_Directions:_
Write out the data below in full. Keep it exact.

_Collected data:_
::::::

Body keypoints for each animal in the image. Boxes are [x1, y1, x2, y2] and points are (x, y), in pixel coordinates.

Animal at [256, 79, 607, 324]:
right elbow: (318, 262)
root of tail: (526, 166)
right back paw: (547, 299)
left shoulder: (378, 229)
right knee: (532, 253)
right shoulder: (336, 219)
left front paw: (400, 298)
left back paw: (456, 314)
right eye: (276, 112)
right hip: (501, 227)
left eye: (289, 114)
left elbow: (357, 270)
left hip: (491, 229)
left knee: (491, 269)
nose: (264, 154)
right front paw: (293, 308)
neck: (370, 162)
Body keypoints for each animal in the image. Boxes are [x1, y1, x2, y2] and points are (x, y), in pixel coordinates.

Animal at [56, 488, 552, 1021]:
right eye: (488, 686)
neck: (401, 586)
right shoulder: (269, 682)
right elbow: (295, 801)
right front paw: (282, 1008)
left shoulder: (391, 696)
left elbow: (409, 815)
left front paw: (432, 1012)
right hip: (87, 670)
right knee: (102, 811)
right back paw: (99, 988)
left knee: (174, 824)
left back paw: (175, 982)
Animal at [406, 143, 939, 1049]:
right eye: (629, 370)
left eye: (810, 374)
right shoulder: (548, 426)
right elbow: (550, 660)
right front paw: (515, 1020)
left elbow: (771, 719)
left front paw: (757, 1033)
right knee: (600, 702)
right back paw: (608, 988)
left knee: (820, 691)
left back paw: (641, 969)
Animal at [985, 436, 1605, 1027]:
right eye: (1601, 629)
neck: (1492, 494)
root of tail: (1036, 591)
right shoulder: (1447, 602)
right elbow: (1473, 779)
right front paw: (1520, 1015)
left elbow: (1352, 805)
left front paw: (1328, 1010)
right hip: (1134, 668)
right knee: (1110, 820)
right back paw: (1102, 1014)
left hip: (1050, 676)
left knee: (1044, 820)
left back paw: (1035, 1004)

::::::

_Your solution:_
Body keypoints for each animal in the image. Boxes are [x1, y1, x2, y2] and points are (x, y), in pixel coordinates.

Animal at [256, 79, 607, 324]:
right elbow: (318, 262)
root of tail: (526, 166)
right back paw: (547, 299)
left shoulder: (378, 229)
right knee: (532, 253)
right shoulder: (336, 219)
left front paw: (400, 298)
left back paw: (456, 314)
right eye: (276, 112)
right hip: (501, 227)
left eye: (289, 114)
left elbow: (357, 270)
left hip: (491, 229)
left knee: (491, 269)
nose: (264, 154)
right front paw: (293, 308)
neck: (370, 162)
Body keypoints for each animal in the image. Boxes are [x1, y1, x2, y2] and points are (x, y), in pixel coordinates.

Animal at [56, 488, 552, 1021]:
right eye: (488, 686)
neck: (401, 586)
right shoulder: (269, 682)
right elbow: (295, 801)
right front paw: (282, 1008)
left shoulder: (391, 696)
left elbow: (409, 815)
left front paw: (432, 1012)
right hip: (87, 670)
right knee: (102, 811)
right back paw: (99, 988)
left knee: (174, 824)
left back paw: (175, 982)
Animal at [406, 143, 939, 1049]:
right eye: (629, 370)
left eye: (810, 374)
right shoulder: (548, 426)
right elbow: (550, 660)
right front paw: (515, 1020)
left elbow: (771, 719)
left front paw: (757, 1033)
right knee: (600, 702)
right back paw: (608, 988)
left knee: (820, 691)
left back paw: (641, 969)
Animal at [985, 436, 1605, 1027]:
right eye: (1601, 629)
neck: (1492, 494)
root of tail: (1036, 591)
right shoulder: (1447, 602)
right elbow: (1473, 779)
right front paw: (1520, 1015)
left elbow: (1352, 805)
left front paw: (1328, 1010)
right hip: (1134, 668)
right knee: (1110, 820)
right back paw: (1102, 1014)
left hip: (1050, 676)
left knee: (1044, 820)
left back paw: (1035, 1004)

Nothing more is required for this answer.